Just whipped this up in 30 minutes.. Let me know what you like and dont like





nebetmiw said:


> i like classy but very unique.  Right now i am going back and forth the more i think on this. To have the moon in center or a full label with all the words over it. Even playing a bit in mind with color scheme.  I am open to suggestion since this is a farm name and product. Our pigs, cows and goat play a part in my soap. Hence farm made soap. But i would prefer to keep the goat head only i think in a stylized way.  I like the curves instead of the square for lettering and all.
> 
> Thing is i want one version just for farm signage that might include the two of the three animals listed but for third have the dog head. This would be the card logo for farm.
> 
> Soap logo i want to be able to put name of the soap on it. I.e. Island dreams, gardner, christmas returns ect you get the idea. This is why i need to be able to add to it or change it.  We plan on selling pickles this year so jar labels will be easy for me to do with wording only.  But i need something really visual appealing for the soap logo.


----------



## nebetmiw (May 12, 2015)

Thanks for the effort but not my style at all.  I stopped in at local printer today. They are bringing in their graphic artist to get what I am after. I shot down what they sent me too. I am real picky and I know it.     
 BTW I have La Manchas which are mostly earless milk goats . My avatar is one of my girls when she was 4 months old.


----------



## zolveria (May 12, 2015)

It okay.. You will find it. The best thingi s to sketch some Ideas out. and let them put it together..:-D



nebetmiw said:


> Thanks for the effort but not my style at all.  I stopped in at local printer today. They are bringing in their graphic artist to get what I am after. I shot down what they sent me too.

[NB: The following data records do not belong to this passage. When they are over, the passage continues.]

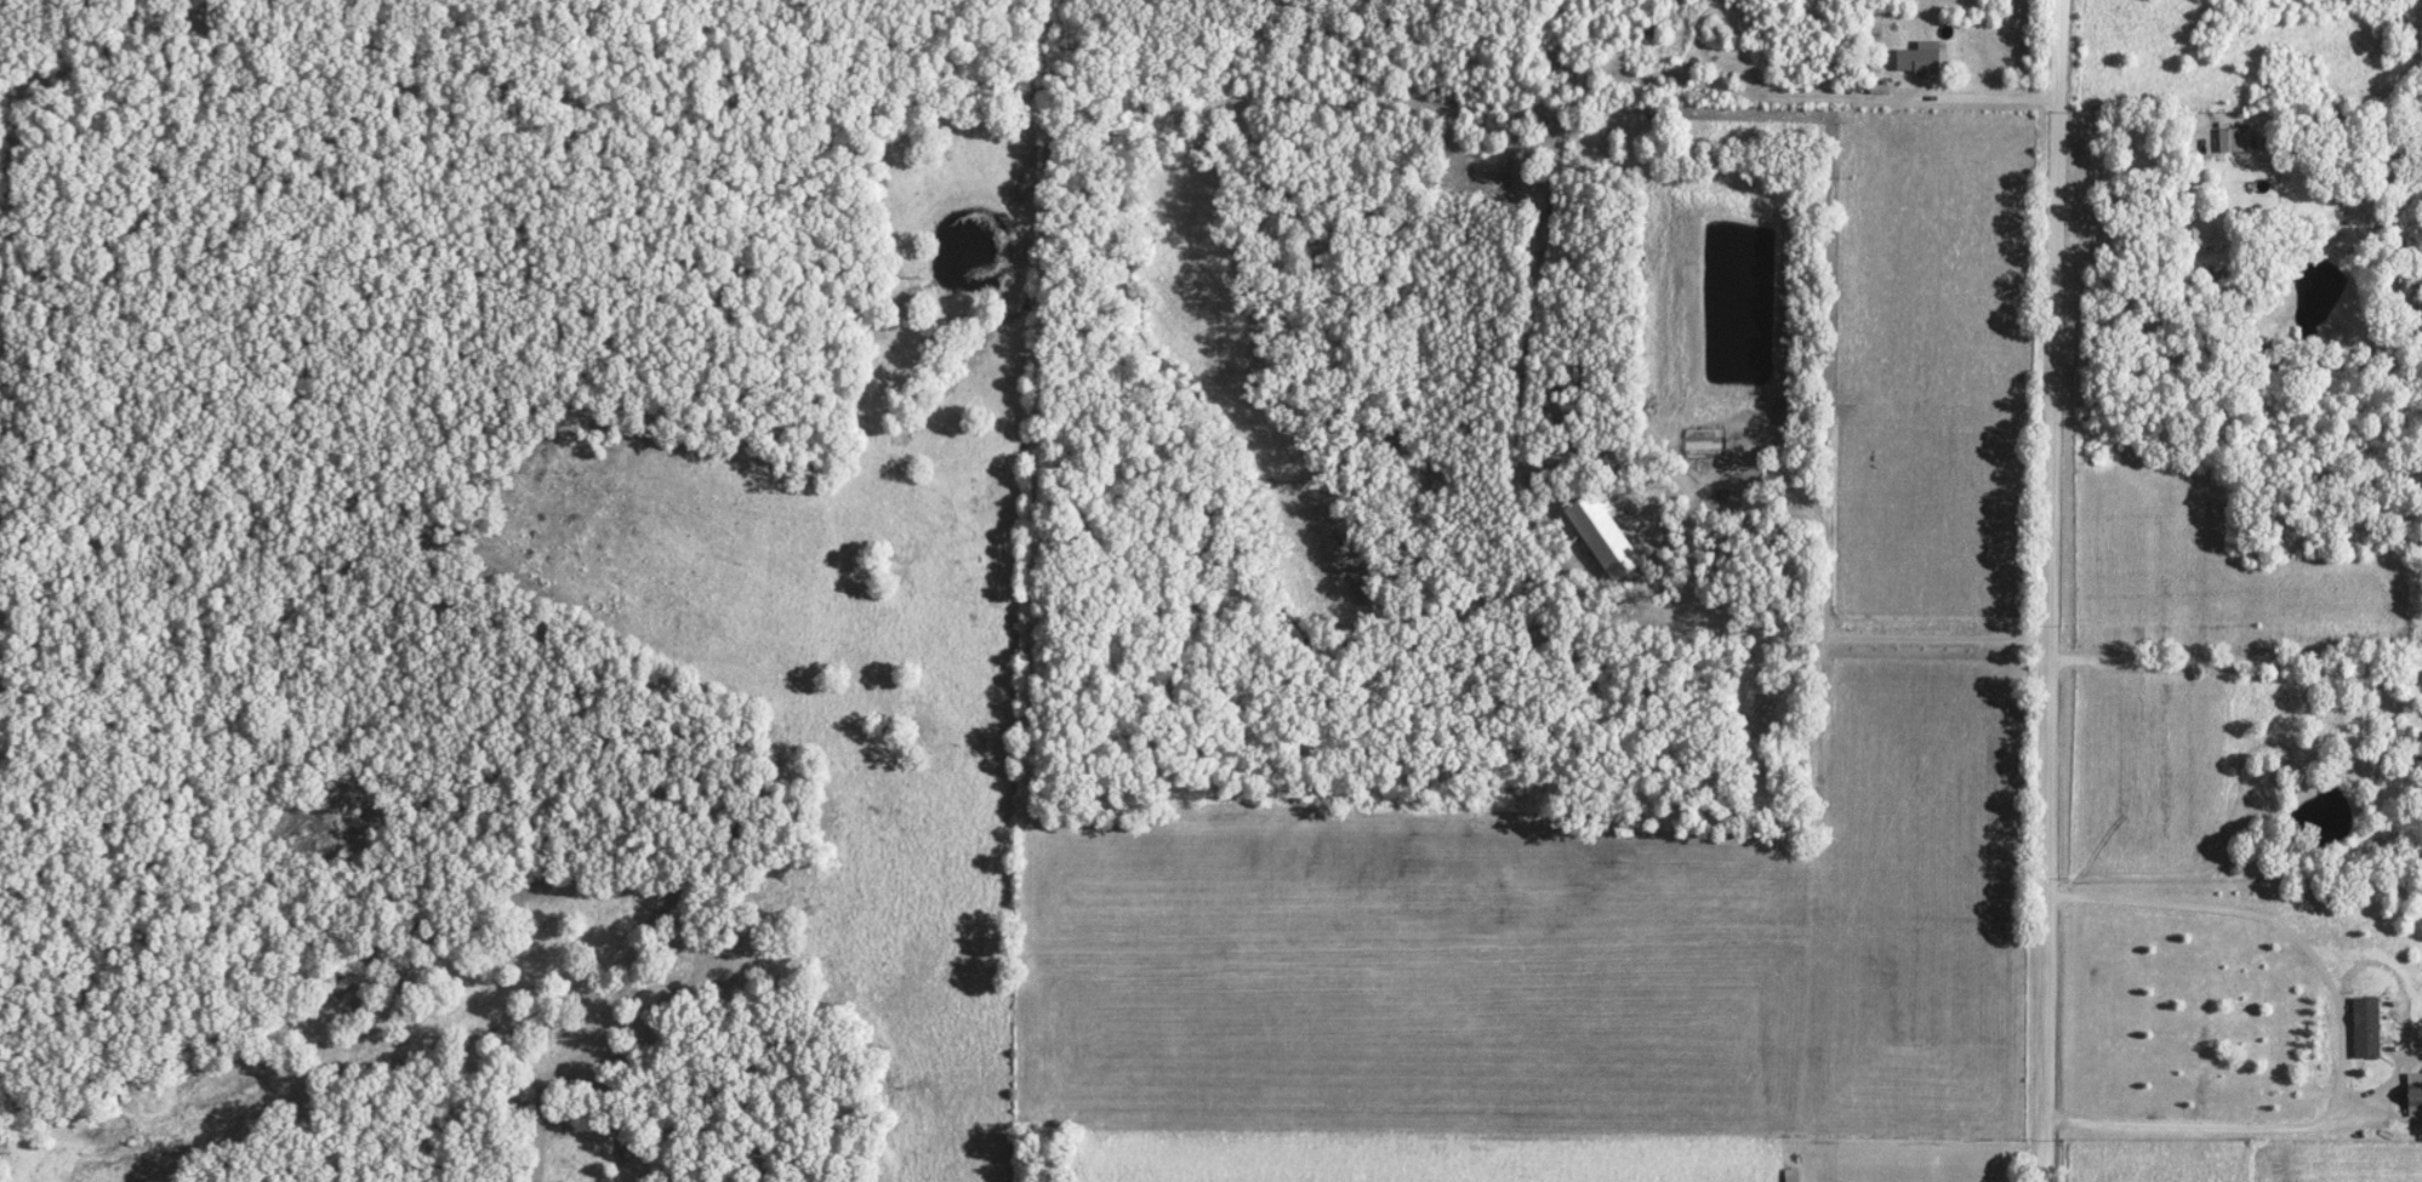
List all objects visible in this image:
building: (1915, 61)
road: (1852, 99)
building: (2228, 141)
road: (2134, 146)
building: (1600, 535)
road: (2041, 590)
road: (2231, 660)
building: (2363, 1030)
building: (2413, 1096)
road: (2211, 1127)
building: (1789, 1176)

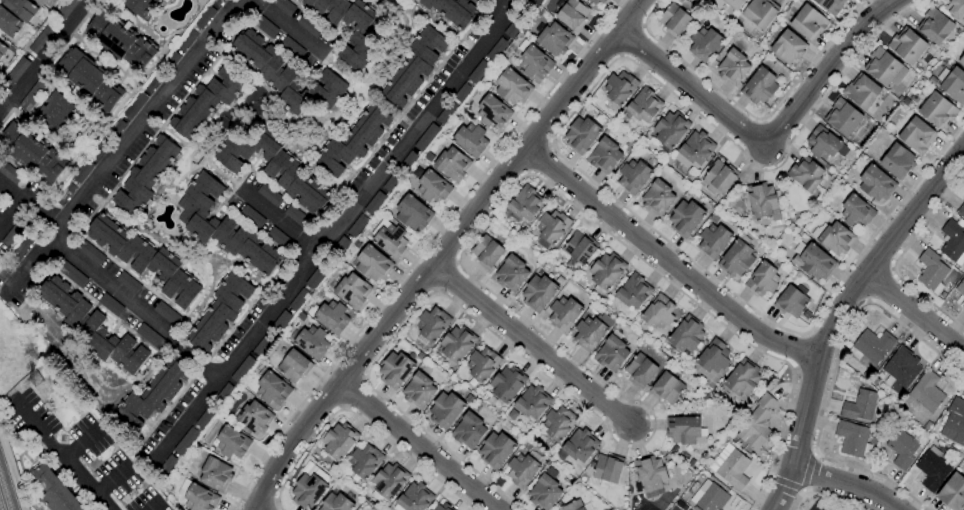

I am real picky and I know it.
> BTW I have La Manchas which are mostly earless milk goats . My avatar is one of my girls when she was 4 months old.


----------



## LBussy (May 13, 2015)

Great, now I have the theme to Don Quixote running through my head.


----------



## nebetmiw (May 13, 2015)

lbussy said:


> great, now i have the theme to don quixote running through my head.



rotflmao


----------